ABOUT THIS TASK
Copy the MapReduce chaining question from "Recently I read" to "of MapReduce chaining?", changing "DNA" to "protein".

EXERCISE TEXT
2
votes

Recently I read a paper that proposed algorithm for mining Maximum Contiguous patterns from DNA data. The proposed method, which sounds pretty interesting, used the following model of MapReduce. map->map->reduce->reduce. That is, First map phase is executed and its output is input to the second phase map. The second phase map's output is input to the first phase reduce. The output of the first phase reduce is input to the second phase reduce and finally the results are flushed into HDFS. Although it seems like an interesting method, the paper didn't mention how they have implemented it. My question is, how do you implement this sort of MapReduce chaining?

3
Thanks. I didn't actually know how to accept a question:) I tried to "vote up" but coudldn'tAhmedov

3 Answers

1
votes

In Hadoop, as far as I know, you cannot do this as of now.

One approach can be to use ChainMapper to do the map->map->reduce part. Then, send the result of this job to another job, and set the mapper to IdentityMapper and the reducer to the second phase reducer that you have.

Collected data:
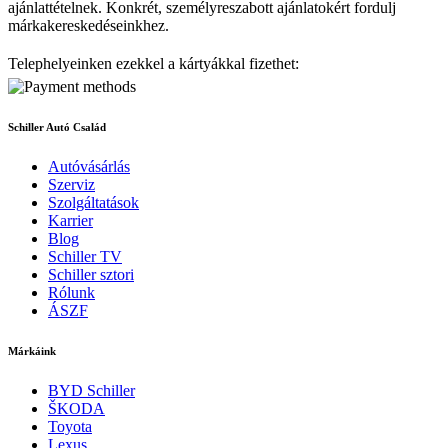
ajánlattételnek. Konkrét, személyreszabott ajánlatokért fordulj
márkakereskedéseinkhez.
Telephelyeinken ezekkel a kártyákkal fizethet:
Schiller Autó Család
Autóvásárlás
Szerviz
Szolgáltatások
Karrier
Blog
Schiller TV
Schiller sztori
Rólunk
ÁSZF
Márkáink
BYD Schiller
ŠKODA
Toyota
Lexus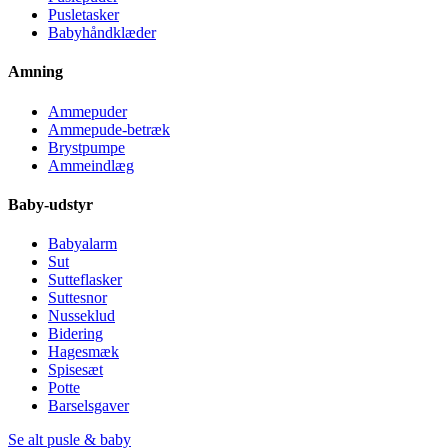
Pusletasker
Babyhåndklæder
Amning
Ammepuder
Ammepude-betræk
Brystpumpe
Ammeindlæg
Baby-udstyr
Babyalarm
Sut
Sutteflasker
Suttesnor
Nusseklud
Bidering
Hagesmæk
Spisesæt
Potte
Barselsgaver
Se alt pusle & baby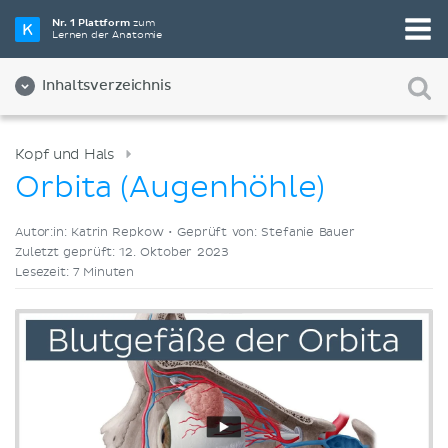
Wähle die beste Lernmethode für dich
Nr. 1 Plattform
zum
Lernen der Anatomie
Videos
Quizze
Beides
Inhaltsverzeichnis
Kopf und Hals
Orbita (Augenhöhle)
Autor:in: Katrin Repkow •
Geprüft von: Stefanie Bauer
Zuletzt geprüft: 12. Oktober 2023
Lesezeit: 7 Minuten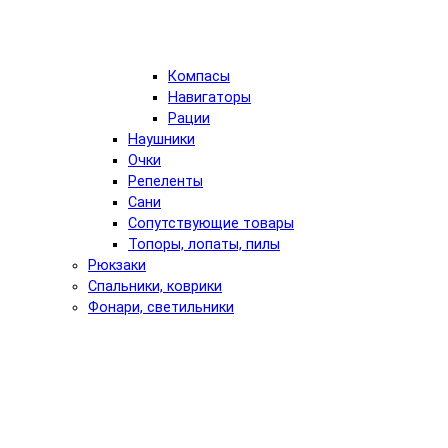
Компасы
Навигаторы
Рации
Наушники
Очки
Репеленты
Сани
Сопутствующие товары
Топоры, лопаты, пилы
Рюкзаки
Спальники, коврики
Фонари, светильники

TASK ANSWER
Recently I read a paper that proposed algorithm for mining Maximum Contiguous patterns from protein data. The proposed method, which sounds pretty interesting, used the following model of MapReduce. map->map->reduce->reduce. That is, First map phase is executed and its output is input to the second phase map. The second phase map's output is input to the first phase reduce. The output of the first phase reduce is input to the second phase reduce and finally the results are flushed into HDFS. Although it seems like an interesting method, the paper didn't mention how they have implemented it. My question is, how do you implement this sort of MapReduce chaining?